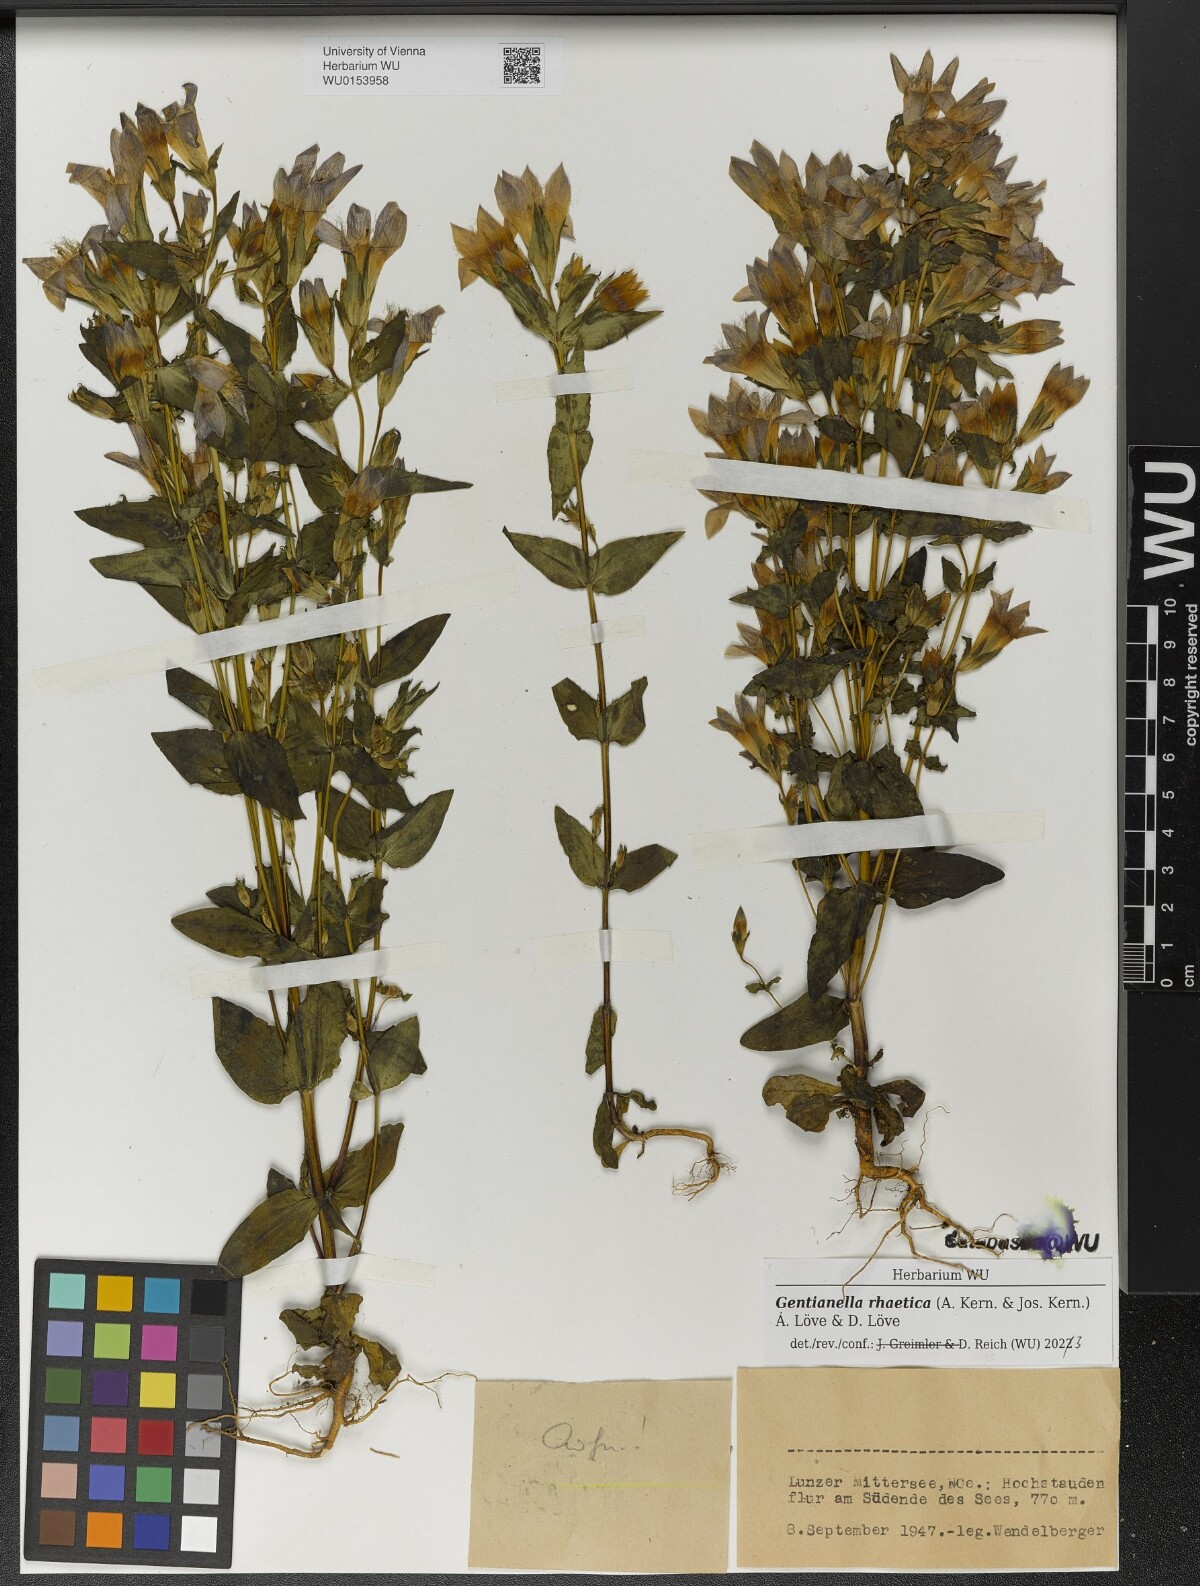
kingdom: Plantae
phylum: Tracheophyta
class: Magnoliopsida
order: Gentianales
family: Gentianaceae
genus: Gentianella
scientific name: Gentianella rhaetica
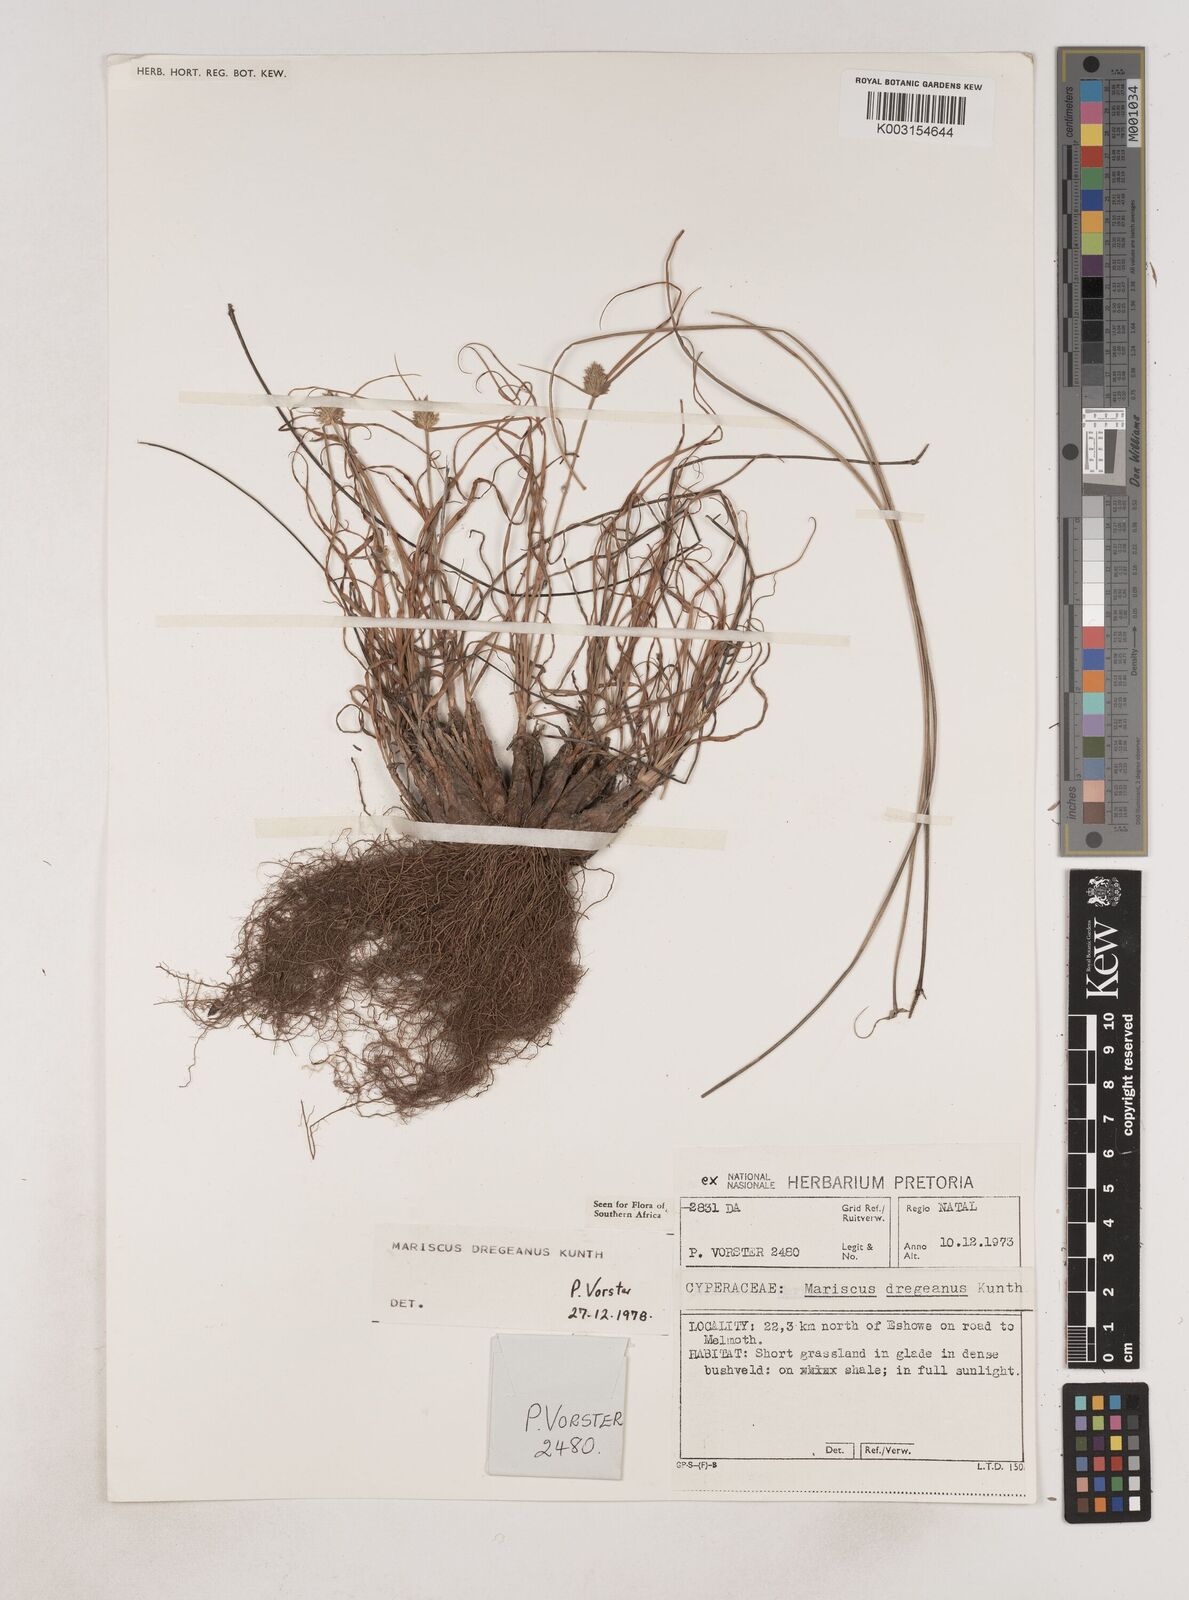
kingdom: Plantae
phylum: Tracheophyta
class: Liliopsida
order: Poales
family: Cyperaceae
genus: Cyperus
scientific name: Cyperus dubius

● ● ● ● ● ● ●

• 과제 목표
위 목록 전체를 다시 쓰되 "scientific name" 표기만 "species" 표기로 대체하고 나머지는 그대로 두시오. 사진은 답에서 제외하시오.

• 문제 풀이
kingdom: Plantae
phylum: Tracheophyta
class: Magnoliopsida
order: Gentianales
family: Gentianaceae
genus: Gentianella
species: Gentianella rhaetica
kingdom: Plantae
phylum: Tracheophyta
class: Liliopsida
order: Poales
family: Cyperaceae
genus: Cyperus
species: Cyperus dubius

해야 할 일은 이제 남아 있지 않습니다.